Task statement
Would you please return the lines of the entries below starting at the line that has "### **Adding New Systems**" and ending at the line that has "- Implement caching for repeated requests", both included, exactly as they are?

Records to process
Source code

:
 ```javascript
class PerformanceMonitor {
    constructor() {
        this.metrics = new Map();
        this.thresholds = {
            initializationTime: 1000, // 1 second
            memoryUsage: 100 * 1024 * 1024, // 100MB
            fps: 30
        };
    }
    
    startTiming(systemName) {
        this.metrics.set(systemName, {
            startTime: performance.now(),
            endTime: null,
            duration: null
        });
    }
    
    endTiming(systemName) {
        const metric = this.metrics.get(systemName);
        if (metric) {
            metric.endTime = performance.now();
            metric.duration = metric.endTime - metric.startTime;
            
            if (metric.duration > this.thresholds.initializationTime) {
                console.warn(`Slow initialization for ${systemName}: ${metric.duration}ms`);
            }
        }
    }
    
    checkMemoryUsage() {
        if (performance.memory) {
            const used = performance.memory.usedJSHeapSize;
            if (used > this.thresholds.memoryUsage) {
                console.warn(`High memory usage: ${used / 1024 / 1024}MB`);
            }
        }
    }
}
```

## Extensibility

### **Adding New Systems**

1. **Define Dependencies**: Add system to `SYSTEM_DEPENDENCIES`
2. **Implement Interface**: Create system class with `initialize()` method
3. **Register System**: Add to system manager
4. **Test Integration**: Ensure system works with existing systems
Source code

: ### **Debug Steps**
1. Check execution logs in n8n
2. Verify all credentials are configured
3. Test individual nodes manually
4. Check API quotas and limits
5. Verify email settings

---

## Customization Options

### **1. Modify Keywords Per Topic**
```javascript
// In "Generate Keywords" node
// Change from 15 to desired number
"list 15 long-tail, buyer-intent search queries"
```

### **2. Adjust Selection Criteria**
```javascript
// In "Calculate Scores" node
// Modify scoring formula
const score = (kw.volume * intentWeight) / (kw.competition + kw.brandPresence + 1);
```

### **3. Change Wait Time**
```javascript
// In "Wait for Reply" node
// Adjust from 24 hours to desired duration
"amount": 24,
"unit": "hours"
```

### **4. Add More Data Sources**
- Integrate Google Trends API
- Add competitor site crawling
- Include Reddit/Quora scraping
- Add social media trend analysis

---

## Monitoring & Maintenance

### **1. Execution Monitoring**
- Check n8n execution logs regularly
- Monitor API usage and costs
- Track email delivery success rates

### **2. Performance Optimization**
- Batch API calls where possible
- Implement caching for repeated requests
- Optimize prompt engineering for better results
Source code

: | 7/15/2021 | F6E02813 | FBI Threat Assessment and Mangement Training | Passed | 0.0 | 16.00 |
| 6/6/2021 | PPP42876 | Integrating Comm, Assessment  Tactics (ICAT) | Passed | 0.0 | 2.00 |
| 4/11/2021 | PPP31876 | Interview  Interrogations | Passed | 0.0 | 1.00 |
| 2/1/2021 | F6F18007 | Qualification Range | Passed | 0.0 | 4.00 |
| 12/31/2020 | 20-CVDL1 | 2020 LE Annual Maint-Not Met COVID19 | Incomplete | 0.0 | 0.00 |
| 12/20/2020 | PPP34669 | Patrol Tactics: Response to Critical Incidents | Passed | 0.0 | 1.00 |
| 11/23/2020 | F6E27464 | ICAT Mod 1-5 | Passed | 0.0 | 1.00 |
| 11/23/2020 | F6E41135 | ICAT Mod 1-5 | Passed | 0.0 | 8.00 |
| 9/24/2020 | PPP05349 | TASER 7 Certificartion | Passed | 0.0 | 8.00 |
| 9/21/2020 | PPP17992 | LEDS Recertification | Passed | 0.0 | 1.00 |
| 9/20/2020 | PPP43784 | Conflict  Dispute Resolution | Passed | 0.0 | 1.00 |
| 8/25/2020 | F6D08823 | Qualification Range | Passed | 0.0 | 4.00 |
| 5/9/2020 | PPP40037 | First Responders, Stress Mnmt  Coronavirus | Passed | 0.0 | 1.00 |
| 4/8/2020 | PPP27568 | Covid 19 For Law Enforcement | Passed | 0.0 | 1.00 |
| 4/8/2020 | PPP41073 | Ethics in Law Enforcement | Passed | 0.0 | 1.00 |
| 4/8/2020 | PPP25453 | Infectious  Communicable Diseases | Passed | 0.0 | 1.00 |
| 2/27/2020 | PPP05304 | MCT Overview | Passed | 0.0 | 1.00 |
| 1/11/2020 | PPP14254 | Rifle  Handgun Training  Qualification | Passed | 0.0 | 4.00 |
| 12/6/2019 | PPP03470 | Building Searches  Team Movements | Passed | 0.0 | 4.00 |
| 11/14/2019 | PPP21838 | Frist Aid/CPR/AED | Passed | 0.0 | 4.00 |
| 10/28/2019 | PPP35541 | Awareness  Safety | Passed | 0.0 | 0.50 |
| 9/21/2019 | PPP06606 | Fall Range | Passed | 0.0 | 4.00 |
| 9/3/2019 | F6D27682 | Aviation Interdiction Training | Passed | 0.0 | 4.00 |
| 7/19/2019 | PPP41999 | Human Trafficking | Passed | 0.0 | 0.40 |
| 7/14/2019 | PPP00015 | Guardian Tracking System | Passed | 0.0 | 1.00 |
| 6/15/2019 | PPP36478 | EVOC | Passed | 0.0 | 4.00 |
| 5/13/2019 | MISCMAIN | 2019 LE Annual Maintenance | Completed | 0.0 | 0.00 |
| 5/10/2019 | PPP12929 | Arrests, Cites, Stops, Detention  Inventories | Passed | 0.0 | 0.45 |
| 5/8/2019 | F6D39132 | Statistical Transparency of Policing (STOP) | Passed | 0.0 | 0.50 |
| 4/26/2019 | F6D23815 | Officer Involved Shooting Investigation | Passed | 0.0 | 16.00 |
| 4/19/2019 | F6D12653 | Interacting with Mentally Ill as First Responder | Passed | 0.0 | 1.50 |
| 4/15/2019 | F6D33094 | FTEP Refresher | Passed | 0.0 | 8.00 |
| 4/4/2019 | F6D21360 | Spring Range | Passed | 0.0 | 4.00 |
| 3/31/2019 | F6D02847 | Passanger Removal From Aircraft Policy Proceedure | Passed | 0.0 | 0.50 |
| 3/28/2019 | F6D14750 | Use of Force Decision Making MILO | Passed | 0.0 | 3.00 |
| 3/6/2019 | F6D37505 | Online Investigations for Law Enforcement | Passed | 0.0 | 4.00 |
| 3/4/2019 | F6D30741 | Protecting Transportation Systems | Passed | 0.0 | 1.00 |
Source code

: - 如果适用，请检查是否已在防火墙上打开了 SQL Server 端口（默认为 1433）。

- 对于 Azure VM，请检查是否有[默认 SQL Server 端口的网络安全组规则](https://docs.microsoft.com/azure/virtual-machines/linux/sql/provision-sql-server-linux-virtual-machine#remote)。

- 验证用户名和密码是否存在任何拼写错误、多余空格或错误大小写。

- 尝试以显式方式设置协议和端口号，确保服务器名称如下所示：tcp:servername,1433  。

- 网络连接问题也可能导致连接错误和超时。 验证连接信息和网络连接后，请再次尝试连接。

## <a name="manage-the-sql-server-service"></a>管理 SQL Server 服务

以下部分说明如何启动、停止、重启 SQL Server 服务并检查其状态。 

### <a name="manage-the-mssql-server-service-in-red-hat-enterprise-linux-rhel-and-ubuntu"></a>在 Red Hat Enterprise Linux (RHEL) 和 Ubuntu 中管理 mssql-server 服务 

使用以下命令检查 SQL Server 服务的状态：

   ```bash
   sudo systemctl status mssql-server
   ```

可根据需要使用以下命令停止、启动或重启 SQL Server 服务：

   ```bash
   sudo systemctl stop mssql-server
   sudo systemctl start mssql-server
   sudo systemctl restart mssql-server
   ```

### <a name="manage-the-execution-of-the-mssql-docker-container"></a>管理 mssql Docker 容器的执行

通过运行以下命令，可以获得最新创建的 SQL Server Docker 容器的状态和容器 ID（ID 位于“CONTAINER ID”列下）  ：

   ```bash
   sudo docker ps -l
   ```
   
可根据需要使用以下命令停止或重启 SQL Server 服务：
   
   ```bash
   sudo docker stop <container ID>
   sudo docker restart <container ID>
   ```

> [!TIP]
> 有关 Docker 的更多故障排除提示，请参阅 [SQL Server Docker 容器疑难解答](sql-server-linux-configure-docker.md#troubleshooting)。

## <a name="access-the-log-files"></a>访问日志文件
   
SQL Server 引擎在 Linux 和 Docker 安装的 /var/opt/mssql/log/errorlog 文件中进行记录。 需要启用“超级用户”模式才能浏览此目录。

Answer area
### **Adding New Systems**

1. **Define Dependencies**: Add system to `SYSTEM_DEPENDENCIES`
2. **Implement Interface**: Create system class with `initialize()` method
3. **Register System**: Add to system manager
4. **Test Integration**: Ensure system works with existing systems
Source code

: ### **Debug Steps**
1. Check execution logs in n8n
2. Verify all credentials are configured
3. Test individual nodes manually
4. Check API quotas and limits
5. Verify email settings

---

## Customization Options

### **1. Modify Keywords Per Topic**
```javascript
// In "Generate Keywords" node
// Change from 15 to desired number
"list 15 long-tail, buyer-intent search queries"
```

### **2. Adjust Selection Criteria**
```javascript
// In "Calculate Scores" node
// Modify scoring formula
const score = (kw.volume * intentWeight) / (kw.competition + kw.brandPresence + 1);
```

### **3. Change Wait Time**
```javascript
// In "Wait for Reply" node
// Adjust from 24 hours to desired duration
"amount": 24,
"unit": "hours"
```

### **4. Add More Data Sources**
- Integrate Google Trends API
- Add competitor site crawling
- Include Reddit/Quora scraping
- Add social media trend analysis

---

## Monitoring & Maintenance

### **1. Execution Monitoring**
- Check n8n execution logs regularly
- Monitor API usage and costs
- Track email delivery success rates

### **2. Performance Optimization**
- Batch API calls where possible
- Implement caching for repeated requests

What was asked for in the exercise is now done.